=== PROBLEM DESCRIPTION ===
Can you reproduce the data beneath, keeping every line exact?
┌──
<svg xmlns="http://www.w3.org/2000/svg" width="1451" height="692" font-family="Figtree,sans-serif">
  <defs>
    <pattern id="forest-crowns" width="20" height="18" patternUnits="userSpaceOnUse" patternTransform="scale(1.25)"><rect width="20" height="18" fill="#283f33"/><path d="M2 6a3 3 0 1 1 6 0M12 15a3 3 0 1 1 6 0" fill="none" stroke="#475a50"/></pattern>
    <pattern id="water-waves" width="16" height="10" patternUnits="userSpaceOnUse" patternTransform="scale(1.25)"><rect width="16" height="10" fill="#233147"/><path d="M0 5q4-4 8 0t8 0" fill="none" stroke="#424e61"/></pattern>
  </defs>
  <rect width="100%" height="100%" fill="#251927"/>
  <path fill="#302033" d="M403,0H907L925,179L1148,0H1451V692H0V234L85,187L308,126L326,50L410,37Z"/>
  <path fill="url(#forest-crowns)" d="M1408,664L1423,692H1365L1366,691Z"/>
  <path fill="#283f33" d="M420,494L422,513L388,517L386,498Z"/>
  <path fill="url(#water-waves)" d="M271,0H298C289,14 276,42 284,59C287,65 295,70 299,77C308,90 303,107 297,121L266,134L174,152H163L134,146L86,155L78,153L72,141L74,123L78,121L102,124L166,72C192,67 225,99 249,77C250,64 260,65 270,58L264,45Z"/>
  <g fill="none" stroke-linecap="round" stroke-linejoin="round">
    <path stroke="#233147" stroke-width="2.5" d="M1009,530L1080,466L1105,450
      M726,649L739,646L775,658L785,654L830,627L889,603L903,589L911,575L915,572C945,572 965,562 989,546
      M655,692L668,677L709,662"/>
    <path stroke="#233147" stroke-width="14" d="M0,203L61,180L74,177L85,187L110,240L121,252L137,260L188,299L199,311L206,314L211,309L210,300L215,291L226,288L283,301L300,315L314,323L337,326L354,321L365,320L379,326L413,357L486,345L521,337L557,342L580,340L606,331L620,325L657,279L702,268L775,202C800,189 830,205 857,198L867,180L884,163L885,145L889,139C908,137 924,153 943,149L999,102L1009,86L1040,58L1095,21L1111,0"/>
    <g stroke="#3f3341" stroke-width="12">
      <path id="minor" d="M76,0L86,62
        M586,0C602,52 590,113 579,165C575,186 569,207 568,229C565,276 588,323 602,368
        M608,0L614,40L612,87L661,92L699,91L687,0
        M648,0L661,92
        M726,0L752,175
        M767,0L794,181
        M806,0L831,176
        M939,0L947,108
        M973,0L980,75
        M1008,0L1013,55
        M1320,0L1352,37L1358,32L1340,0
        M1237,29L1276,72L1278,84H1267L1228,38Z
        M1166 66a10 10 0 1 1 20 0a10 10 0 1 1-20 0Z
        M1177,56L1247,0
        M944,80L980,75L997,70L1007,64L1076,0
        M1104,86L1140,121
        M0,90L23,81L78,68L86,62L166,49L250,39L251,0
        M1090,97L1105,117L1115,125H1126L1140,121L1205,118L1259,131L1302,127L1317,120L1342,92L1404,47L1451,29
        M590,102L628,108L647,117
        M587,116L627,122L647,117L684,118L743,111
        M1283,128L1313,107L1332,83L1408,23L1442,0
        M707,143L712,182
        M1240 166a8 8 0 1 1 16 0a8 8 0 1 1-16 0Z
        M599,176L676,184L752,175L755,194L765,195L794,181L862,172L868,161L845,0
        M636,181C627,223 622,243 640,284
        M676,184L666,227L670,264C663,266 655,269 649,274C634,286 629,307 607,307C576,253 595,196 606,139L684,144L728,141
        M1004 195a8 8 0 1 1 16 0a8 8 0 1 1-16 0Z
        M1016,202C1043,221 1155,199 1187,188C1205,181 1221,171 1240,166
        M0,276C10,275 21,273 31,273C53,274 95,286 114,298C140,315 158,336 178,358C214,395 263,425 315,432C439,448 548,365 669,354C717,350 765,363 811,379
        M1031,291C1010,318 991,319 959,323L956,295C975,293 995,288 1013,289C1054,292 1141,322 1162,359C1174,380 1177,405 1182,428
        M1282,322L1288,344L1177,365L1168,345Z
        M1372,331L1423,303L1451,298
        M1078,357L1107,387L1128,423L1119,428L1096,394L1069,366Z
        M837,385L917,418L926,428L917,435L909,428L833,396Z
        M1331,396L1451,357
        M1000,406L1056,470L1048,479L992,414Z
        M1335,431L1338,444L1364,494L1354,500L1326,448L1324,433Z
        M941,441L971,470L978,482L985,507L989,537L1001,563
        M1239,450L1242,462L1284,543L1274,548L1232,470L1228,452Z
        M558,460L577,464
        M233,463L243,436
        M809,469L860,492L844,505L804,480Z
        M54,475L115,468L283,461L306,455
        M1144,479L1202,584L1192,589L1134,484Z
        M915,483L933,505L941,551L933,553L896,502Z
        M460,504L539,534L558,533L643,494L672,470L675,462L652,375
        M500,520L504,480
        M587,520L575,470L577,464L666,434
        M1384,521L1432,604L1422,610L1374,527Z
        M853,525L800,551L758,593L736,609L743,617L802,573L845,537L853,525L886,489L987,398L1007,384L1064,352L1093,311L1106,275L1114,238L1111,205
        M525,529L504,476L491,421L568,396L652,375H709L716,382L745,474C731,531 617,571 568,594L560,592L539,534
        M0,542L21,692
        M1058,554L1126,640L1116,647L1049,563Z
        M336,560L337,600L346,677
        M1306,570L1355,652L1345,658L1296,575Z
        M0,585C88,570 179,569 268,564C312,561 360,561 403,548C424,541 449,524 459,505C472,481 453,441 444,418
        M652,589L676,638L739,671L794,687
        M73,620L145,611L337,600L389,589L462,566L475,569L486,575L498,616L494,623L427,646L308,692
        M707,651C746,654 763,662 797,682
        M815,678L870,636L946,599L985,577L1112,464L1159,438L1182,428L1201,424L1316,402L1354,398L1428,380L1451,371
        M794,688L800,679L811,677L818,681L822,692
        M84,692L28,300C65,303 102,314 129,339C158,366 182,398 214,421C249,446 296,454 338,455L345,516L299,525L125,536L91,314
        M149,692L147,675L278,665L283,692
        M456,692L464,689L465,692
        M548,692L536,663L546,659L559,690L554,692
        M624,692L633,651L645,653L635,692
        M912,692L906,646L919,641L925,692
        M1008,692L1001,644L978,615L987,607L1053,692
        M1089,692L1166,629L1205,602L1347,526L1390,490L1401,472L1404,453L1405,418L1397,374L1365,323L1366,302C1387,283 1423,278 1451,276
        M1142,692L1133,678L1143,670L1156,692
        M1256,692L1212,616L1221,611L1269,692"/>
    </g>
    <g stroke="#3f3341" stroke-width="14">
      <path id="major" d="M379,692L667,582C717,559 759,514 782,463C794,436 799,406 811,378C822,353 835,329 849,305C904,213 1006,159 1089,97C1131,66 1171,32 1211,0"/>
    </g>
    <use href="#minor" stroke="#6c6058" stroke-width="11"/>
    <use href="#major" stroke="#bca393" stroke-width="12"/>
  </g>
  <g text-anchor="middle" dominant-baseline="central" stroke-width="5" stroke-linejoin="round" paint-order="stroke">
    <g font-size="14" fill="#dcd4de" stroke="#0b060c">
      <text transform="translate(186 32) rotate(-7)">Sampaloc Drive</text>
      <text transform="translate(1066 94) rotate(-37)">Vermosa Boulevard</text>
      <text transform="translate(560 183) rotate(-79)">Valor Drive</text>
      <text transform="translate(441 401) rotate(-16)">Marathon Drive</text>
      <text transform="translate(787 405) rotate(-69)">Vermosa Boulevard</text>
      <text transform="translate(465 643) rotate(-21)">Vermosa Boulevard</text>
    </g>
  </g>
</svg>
└──
=== WRITTEN ANSWER ===
<svg xmlns="http://www.w3.org/2000/svg" width="1451" height="692" font-family="Figtree,sans-serif">
  <defs>
    <pattern id="forest-crowns" width="20" height="18" patternUnits="userSpaceOnUse" patternTransform="scale(1.25)"><rect width="20" height="18" fill="#283f33"/><path d="M2 6a3 3 0 1 1 6 0M12 15a3 3 0 1 1 6 0" fill="none" stroke="#475a50"/></pattern>
    <pattern id="water-waves" width="16" height="10" patternUnits="userSpaceOnUse" patternTransform="scale(1.25)"><rect width="16" height="10" fill="#233147"/><path d="M0 5q4-4 8 0t8 0" fill="none" stroke="#424e61"/></pattern>
  </defs>
  <rect width="100%" height="100%" fill="#251927"/>
  <path fill="#302033" d="M403,0H907L925,179L1148,0H1451V692H0V234L85,187L308,126L326,50L410,37Z"/>
  <path fill="url(#forest-crowns)" d="M1408,664L1423,692H1365L1366,691Z"/>
  <path fill="#283f33" d="M420,494L422,513L388,517L386,498Z"/>
  <path fill="url(#water-waves)" d="M271,0H298C289,14 276,42 284,59C287,65 295,70 299,77C308,90 303,107 297,121L266,134L174,152H163L134,146L86,155L78,153L72,141L74,123L78,121L102,124L166,72C192,67 225,99 249,77C250,64 260,65 270,58L264,45Z"/>
  <g fill="none" stroke-linecap="round" stroke-linejoin="round">
    <path stroke="#233147" stroke-width="2.5" d="M1009,530L1080,466L1105,450
      M726,649L739,646L775,658L785,654L830,627L889,603L903,589L911,575L915,572C945,572 965,562 989,546
      M655,692L668,677L709,662"/>
    <path stroke="#233147" stroke-width="14" d="M0,203L61,180L74,177L85,187L110,240L121,252L137,260L188,299L199,311L206,314L211,309L210,300L215,291L226,288L283,301L300,315L314,323L337,326L354,321L365,320L379,326L413,357L486,345L521,337L557,342L580,340L606,331L620,325L657,279L702,268L775,202C800,189 830,205 857,198L867,180L884,163L885,145L889,139C908,137 924,153 943,149L999,102L1009,86L1040,58L1095,21L1111,0"/>
    <g stroke="#3f3341" stroke-width="12">
      <path id="minor" d="M76,0L86,62
        M586,0C602,52 590,113 579,165C575,186 569,207 568,229C565,276 588,323 602,368
        M608,0L614,40L612,87L661,92L699,91L687,0
        M648,0L661,92
        M726,0L752,175
        M767,0L794,181
        M806,0L831,176
        M939,0L947,108
        M973,0L980,75
        M1008,0L1013,55
        M1320,0L1352,37L1358,32L1340,0
        M1237,29L1276,72L1278,84H1267L1228,38Z
        M1166 66a10 10 0 1 1 20 0a10 10 0 1 1-20 0Z
        M1177,56L1247,0
        M944,80L980,75L997,70L1007,64L1076,0
        M1104,86L1140,121
        M0,90L23,81L78,68L86,62L166,49L250,39L251,0
        M1090,97L1105,117L1115,125H1126L1140,121L1205,118L1259,131L1302,127L1317,120L1342,92L1404,47L1451,29
        M590,102L628,108L647,117
        M587,116L627,122L647,117L684,118L743,111
        M1283,128L1313,107L1332,83L1408,23L1442,0
        M707,143L712,182
        M1240 166a8 8 0 1 1 16 0a8 8 0 1 1-16 0Z
        M599,176L676,184L752,175L755,194L765,195L794,181L862,172L868,161L845,0
        M636,181C627,223 622,243 640,284
        M676,184L666,227L670,264C663,266 655,269 649,274C634,286 629,307 607,307C576,253 595,196 606,139L684,144L728,141
        M1004 195a8 8 0 1 1 16 0a8 8 0 1 1-16 0Z
        M1016,202C1043,221 1155,199 1187,188C1205,181 1221,171 1240,166
        M0,276C10,275 21,273 31,273C53,274 95,286 114,298C140,315 158,336 178,358C214,395 263,425 315,432C439,448 548,365 669,354C717,350 765,363 811,379
        M1031,291C1010,318 991,319 959,323L956,295C975,293 995,288 1013,289C1054,292 1141,322 1162,359C1174,380 1177,405 1182,428
        M1282,322L1288,344L1177,365L1168,345Z
        M1372,331L1423,303L1451,298
        M1078,357L1107,387L1128,423L1119,428L1096,394L1069,366Z
        M837,385L917,418L926,428L917,435L909,428L833,396Z
        M1331,396L1451,357
        M1000,406L1056,470L1048,479L992,414Z
        M1335,431L1338,444L1364,494L1354,500L1326,448L1324,433Z
        M941,441L971,470L978,482L985,507L989,537L1001,563
        M1239,450L1242,462L1284,543L1274,548L1232,470L1228,452Z
        M558,460L577,464
        M233,463L243,436
        M809,469L860,492L844,505L804,480Z
        M54,475L115,468L283,461L306,455
        M1144,479L1202,584L1192,589L1134,484Z
        M915,483L933,505L941,551L933,553L896,502Z
        M460,504L539,534L558,533L643,494L672,470L675,462L652,375
        M500,520L504,480
        M587,520L575,470L577,464L666,434
        M1384,521L1432,604L1422,610L1374,527Z
        M853,525L800,551L758,593L736,609L743,617L802,573L845,537L853,525L886,489L987,398L1007,384L1064,352L1093,311L1106,275L1114,238L1111,205
        M525,529L504,476L491,421L568,396L652,375H709L716,382L745,474C731,531 617,571 568,594L560,592L539,534
        M0,542L21,692
        M1058,554L1126,640L1116,647L1049,563Z
        M336,560L337,600L346,677
        M1306,570L1355,652L1345,658L1296,575Z
        M0,585C88,570 179,569 268,564C312,561 360,561 403,548C424,541 449,524 459,505C472,481 453,441 444,418
        M652,589L676,638L739,671L794,687
        M73,620L145,611L337,600L389,589L462,566L475,569L486,575L498,616L494,623L427,646L308,692
        M707,651C746,654 763,662 797,682
        M815,678L870,636L946,599L985,577L1112,464L1159,438L1182,428L1201,424L1316,402L1354,398L1428,380L1451,371
        M794,688L800,679L811,677L818,681L822,692
        M84,692L28,300C65,303 102,314 129,339C158,366 182,398 214,421C249,446 296,454 338,455L345,516L299,525L125,536L91,314
        M149,692L147,675L278,665L283,692
        M456,692L464,689L465,692
        M548,692L536,663L546,659L559,690L554,692
        M624,692L633,651L645,653L635,692
        M912,692L906,646L919,641L925,692
        M1008,692L1001,644L978,615L987,607L1053,692
        M1089,692L1166,629L1205,602L1347,526L1390,490L1401,472L1404,453L1405,418L1397,374L1365,323L1366,302C1387,283 1423,278 1451,276
        M1142,692L1133,678L1143,670L1156,692
        M1256,692L1212,616L1221,611L1269,692"/>
    </g>
    <g stroke="#3f3341" stroke-width="14">
      <path id="major" d="M379,692L667,582C717,559 759,514 782,463C794,436 799,406 811,378C822,353 835,329 849,305C904,213 1006,159 1089,97C1131,66 1171,32 1211,0"/>
    </g>
    <use href="#minor" stroke="#6c6058" stroke-width="11"/>
    <use href="#major" stroke="#bca393" stroke-width="12"/>
  </g>
  <g text-anchor="middle" dominant-baseline="central" stroke-width="5" stroke-linejoin="round" paint-order="stroke">
    <g font-size="14" fill="#dcd4de" stroke="#0b060c">
      <text transform="translate(186 32) rotate(-7)">Sampaloc Drive</text>
      <text transform="translate(1066 94) rotate(-37)">Vermosa Boulevard</text>
      <text transform="translate(560 183) rotate(-79)">Valor Drive</text>
      <text transform="translate(441 401) rotate(-16)">Marathon Drive</text>
      <text transform="translate(787 405) rotate(-69)">Vermosa Boulevard</text>
      <text transform="translate(465 643) rotate(-21)">Vermosa Boulevard</text>
    </g>
  </g>
</svg>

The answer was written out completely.